I'll give some intuition for multi-head attention first. Instead of taking the query, key and value embeddings and applying the scaled dot product operation on them all at once, mulit-head attention splits the query, key and value vectors into smaller sub-vectors and applies the scaled dot product operation on these sub-vectors in parallel, so that the model during training can "focus" on different parts of the input.
For example,
Single Head Attention
----------------------
Query: [q1 q2 q3 q4 q5 q6] (dimension = 6)
Key: [k1 k2 k3 k4 k5 k6] (dimension = 6)
Value: [v1 v2 v3 v4 v5 v6] (dimension = 6)

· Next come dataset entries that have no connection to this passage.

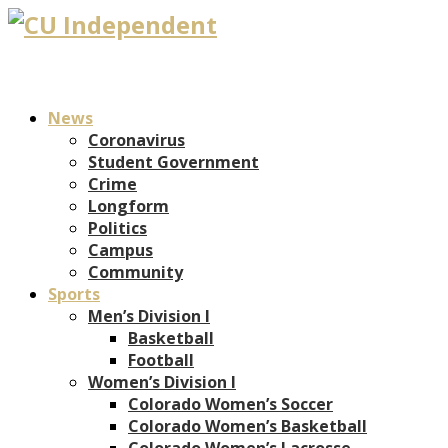
News
Coronavirus
Student Government
Crime
Longform
Politics
Campus
Community
Sports
Men’s Division I
Basketball
Football
Women’s Division I
Colorado Women’s Soccer
Colorado Women’s Basketball
Colorado Women’s Lacrosse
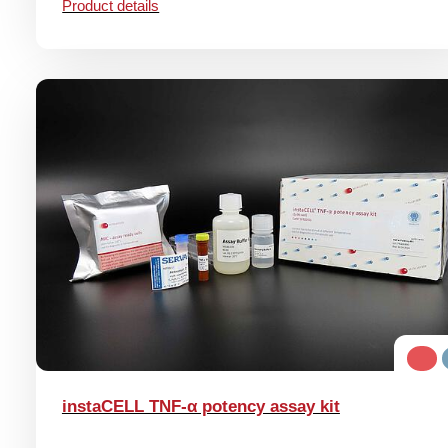
Product details
instaCELL TNF-α potency assay kit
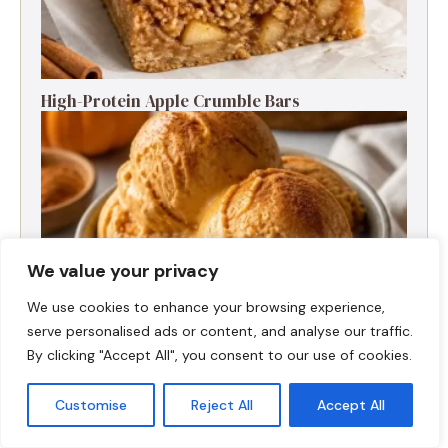
High-Protein Apple Crumble Bars
We value your privacy
We use cookies to enhance your browsing experience,
serve personalised ads or content, and analyse our traffic.
By clicking "Accept All", you consent to our use of cookies.
High-Protein Pumpkin Spice Ice Cream
Customise
Reject All
Accept All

Multi-Head Attention (num_heads = 3)
-------------------------------------
Head 1 | Head 2 | Head 3
(dim=2) | (dim=2) | (dim=2)
Query: [q1 q2] | [q3 q4] | [q5 q6]
Key: [k1 k2] | [k3 k4] | [k5 k6]
Value: [v1 v2] | [v3 v4] | [v5 v6]
Each head processes its own subset of the dimensions independently
Head 1: Attention( [q1 q2], [k1 k2] ) → [o1 o2]
Head 2: Attention( [q3 q4], [k3 k4] ) → [o3 o4]

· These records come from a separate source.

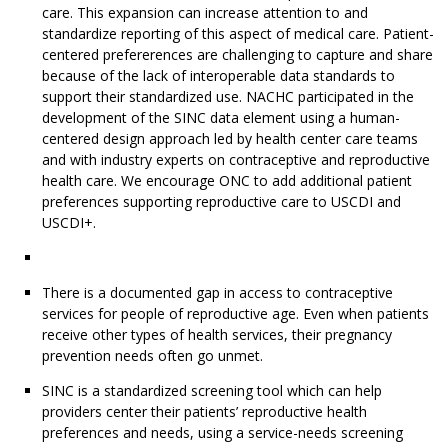
care. This expansion can increase attention to and
standardize reporting of this aspect of medical care. Patient-
centered prefererences are challenging to capture and share
because of the lack of interoperable data standards to
support their standardized use. NACHC participated in the
development of the SINC data element using a human-
centered design approach led by health center care teams
and with industry experts on contraceptive and reproductive
health care. We encourage ONC to add additional patient
preferences supporting reproductive care to USCDI and
USCDI+.
There is a documented gap in access to contraceptive
services for people of reproductive age. Even when patients
receive other types of health services, their pregnancy
prevention needs often go unmet.
SINC is a standardized screening tool which can help
providers center their patients’ reproductive health
preferences and needs, using a service-needs screening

Head 3: Attention( [q5 q6], [k5 k6] ) → [o5 o6]
So to answer this part of your question,
How does adding num_heads as a new dimension affect the computation of attention, and what would happen if we skipped this step and kept the shape as "batch_size,sequence_length,d_in"
This is fine, then it just becomes single head attention and you would have a simpler implementation of scaled dot product, but the model might not work in practice as well as multi-head attention.

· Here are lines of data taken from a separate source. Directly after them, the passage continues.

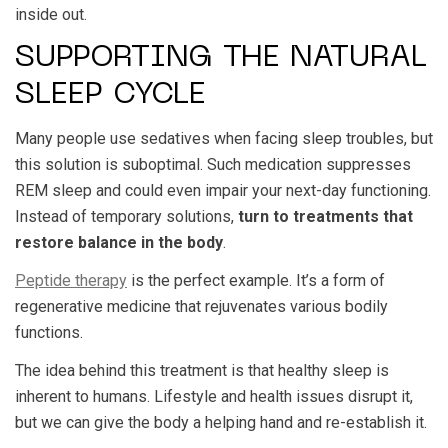
inside out.
SUPPORTING THE NATURAL
SLEEP CYCLE
Many people use sedatives when facing sleep troubles, but
this solution is suboptimal. Such medication suppresses
REM sleep and could even impair your next-day functioning.
Instead of temporary solutions,
turn to treatments that
restore balance in the body
.
Peptide therapy
is the perfect example. It’s a form of
regenerative medicine that rejuvenates various bodily
functions.
The idea behind this treatment is that healthy sleep is
inherent to humans. Lifestyle and health issues disrupt it,
but we can give the body a helping hand and re-establish it.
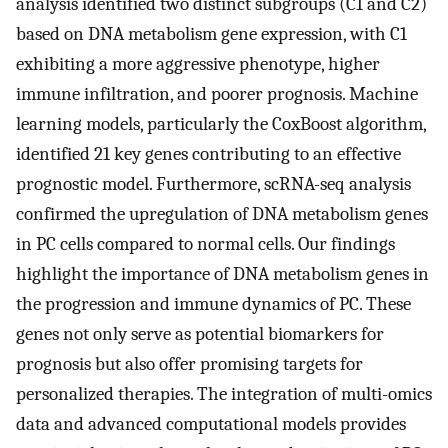
analysis identified two distinct subgroups (C1 and C2)
based on DNA metabolism gene expression, with C1
exhibiting a more aggressive phenotype, higher
immune infiltration, and poorer prognosis. Machine
learning models, particularly the CoxBoost algorithm,
identified 21 key genes contributing to an effective
prognostic model. Furthermore, scRNA-seq analysis
confirmed the upregulation of DNA metabolism genes
in PC cells compared to normal cells. Our findings
highlight the importance of DNA metabolism genes in
the progression and immune dynamics of PC. These
genes not only serve as potential biomarkers for
prognosis but also offer promising targets for
personalized therapies. The integration of multi-omics
data and advanced computational models provides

Now to go into your code and show how scaled dot product on multiple heads would work:
keys=self.key_weight(x)
queries=self.query_weight(x)
values=self.value_weight(x)
at this stage, you have applied the query, key and value projections on the input. Each of these is of size (batch_size, seq_len, d_in).
keys=keys.view(batch_size,sequence_length,self.num_heads,self.head_dim)
values=values.view(batch_size,sequence_length,self.num_heads,self.head_dim)
queries=queries.view(batch_size,sequence_length,self.num_heads,self.head_dim)
Now after the reshaping each of these is of size (batch_size, seq_len, num_heads, head_dim)
With this, what you would do is a separate scaled dot product operation for each head. You have not written this part of the code.
Normally, you'd want to swap the positions of the num_heads dimension to the 2nd position to make it (batch_size, num_heads, seq_len, head_dim) like this
queries = queries.transpose(1, 2)
keys = keys.transpose(1, 2)
values = values.transpose(1, 2)
Now to compute the dot products and get the weights,
scores = torch.matmul(queries, keys.transpose(-1, -2))
Think of this operation as:
queries: it is a tensor of dimension batch_size, num_heads, seq_len, head_dim meaning that for each example in the batch, for each head in the example, you have a seq_len, head_dim matrix
keys: ditto, same as queries
Now what you want to do is, for each example in the batch, for each each head in the example, do a dot product between the 2D query and key matrices. The keys.transpose(-1, -2) helps flip the last two dimensions of keys to make it head_dim, seq_len so that when right-multiplied with seq_len, head_dim it produces seq_len, seq_len which is just a weight for every pair of positions in the sequence.
So in the end you have scores as batch_size, num_heads, seq_len, seq_len
I'll leave the rest of the steps in scaled dot product out, because I think this adequately addresses the need for reshaping that you originall asked.